*Work to be completed*
The answer must be every entry below, word for word, with the pictures left out.

[Before-and-after page screenshots]
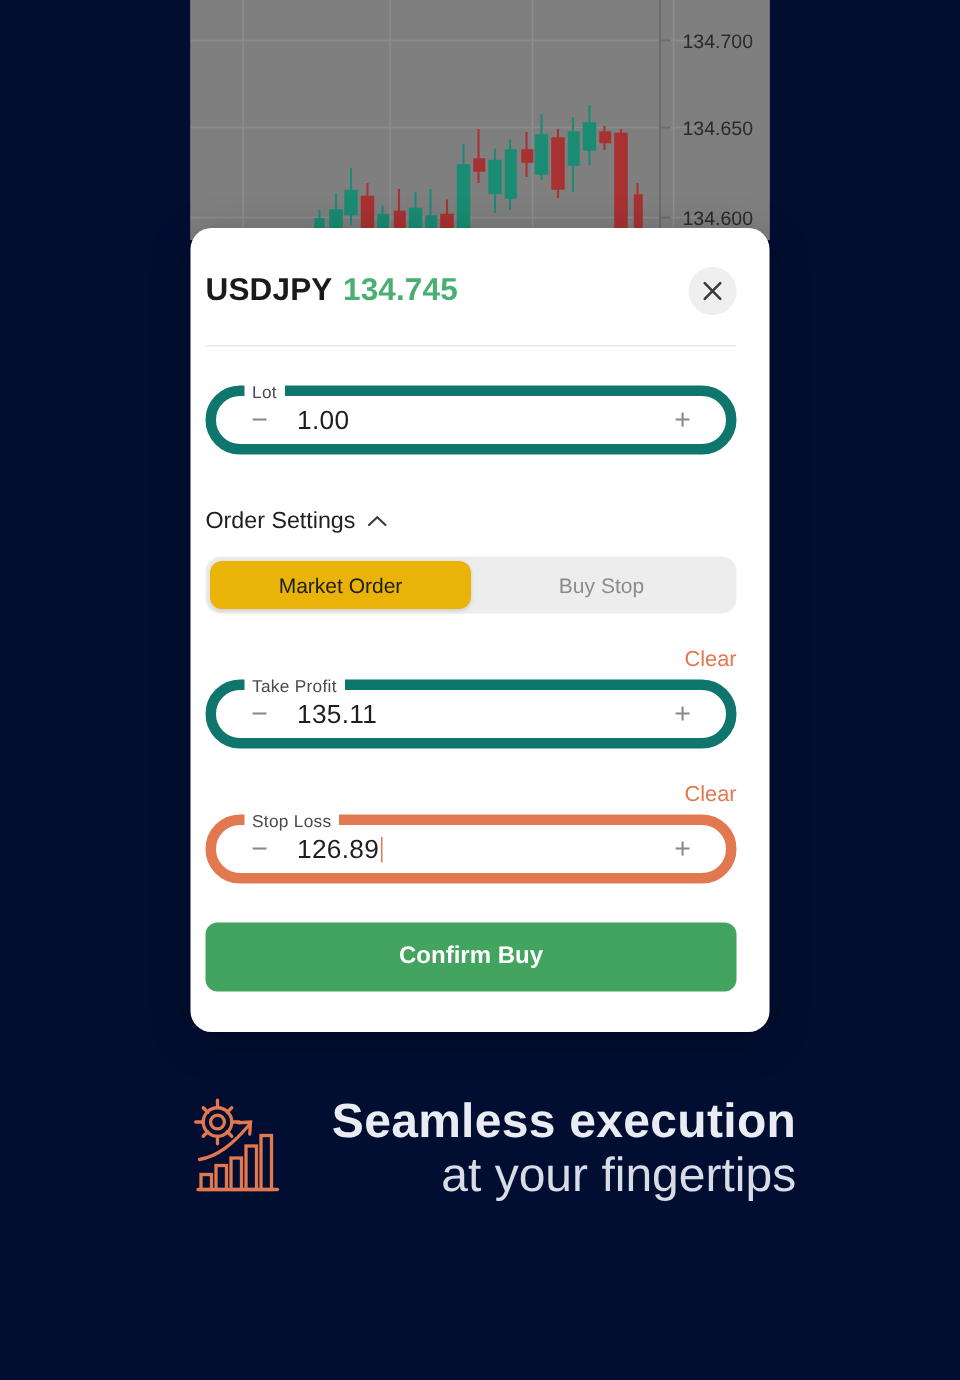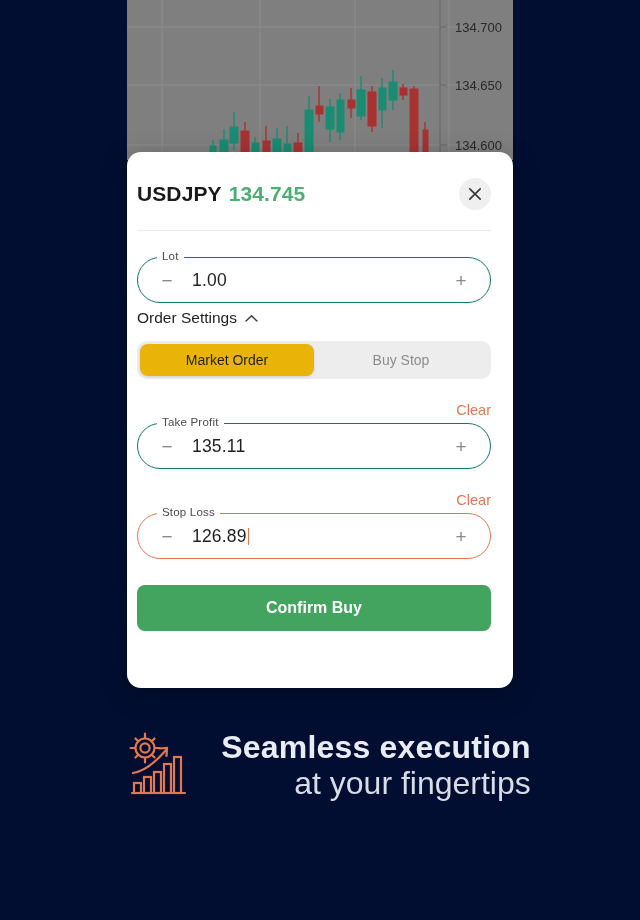--- a/index.html
+++ b/index.html
@@ -36,21 +36,21 @@
     width:32px; height:32px; border-radius:50%;
     background:#EFEFEF; border:none; cursor:pointer;
     display:flex; align-items:center; justify-content:center;
   }
   .close-btn svg { display:block; }
   .divider { height:1px; background:#EAEAEA; margin:20px 0 0 0; }
 
   
   .field {
     position:relative; height:46px; border-radius:24px;
-    border:1px solid #0f766e; background:#fff;
+    border:7px solid #0f766e; background:#fff;
     display:flex; align-items:center; padding:0 18px;
   }
   .field.focused { border-color:#E2784F; }
   .field-label {
     position:absolute; top:-8px; left:19px;
     background:#fff; padding:0 5px;
     font-size:11.5px; color:#4A4A4A; letter-spacing:.2px;
   }
   .field.focused .field-label { color:#4A4A4A; }
   .step-btn {
@@ -65,21 +65,21 @@
     display:inline-block; width:1.5px; height:17px; background:#E2784F;
     vertical-align:-3px; margin-left:1px;
   }
 
   .field-block { margin-top:22px; }
   .field-block.lot { margin-top:26px; }
 
   
   .order-settings-row {
     display:flex; align-items:center; gap:8px;
-    margin-top:6px; cursor:pointer;
+    margin-top:36px; cursor:pointer;
   }
   .order-settings-label { font-size:15.5px; color:#1F1F1F; }
 
   .segmented {
     margin-top:14px; height:38px; border-radius:10px;
     background:#EDEDED; display:flex; align-items:center; padding:3px;
   }
   .seg {
     flex:1; height:32px; border-radius:8px; border:none; cursor:pointer;
     background:transparent; color:#8C8C8C; font-size:14px;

*Answer to the problem*
--- a/index.html
+++ b/index.html
@@ -36,21 +36,21 @@
     width:32px; height:32px; border-radius:50%;
     background:#EFEFEF; border:none; cursor:pointer;
     display:flex; align-items:center; justify-content:center;
   }
   .close-btn svg { display:block; }
   .divider { height:1px; background:#EAEAEA; margin:20px 0 0 0; }
 
   
   .field {
     position:relative; height:46px; border-radius:24px;
-    border:1px solid #0f766e; background:#fff;
+    border:7px solid #0f766e; background:#fff;
     display:flex; align-items:center; padding:0 18px;
   }
   .field.focused { border-color:#E2784F; }
   .field-label {
     position:absolute; top:-8px; left:19px;
     background:#fff; padding:0 5px;
     font-size:11.5px; color:#4A4A4A; letter-spacing:.2px;
   }
   .field.focused .field-label { color:#4A4A4A; }
   .step-btn {
@@ -65,21 +65,21 @@
     display:inline-block; width:1.5px; height:17px; background:#E2784F;
     vertical-align:-3px; margin-left:1px;
   }
 
   .field-block { margin-top:22px; }
   .field-block.lot { margin-top:26px; }
 
   
   .order-settings-row {
     display:flex; align-items:center; gap:8px;
-    margin-top:6px; cursor:pointer;
+    margin-top:36px; cursor:pointer;
   }
   .order-settings-label { font-size:15.5px; color:#1F1F1F; }
 
   .segmented {
     margin-top:14px; height:38px; border-radius:10px;
     background:#EDEDED; display:flex; align-items:center; padding:3px;
   }
   .seg {
     flex:1; height:32px; border-radius:8px; border:none; cursor:pointer;
     background:transparent; color:#8C8C8C; font-size:14px;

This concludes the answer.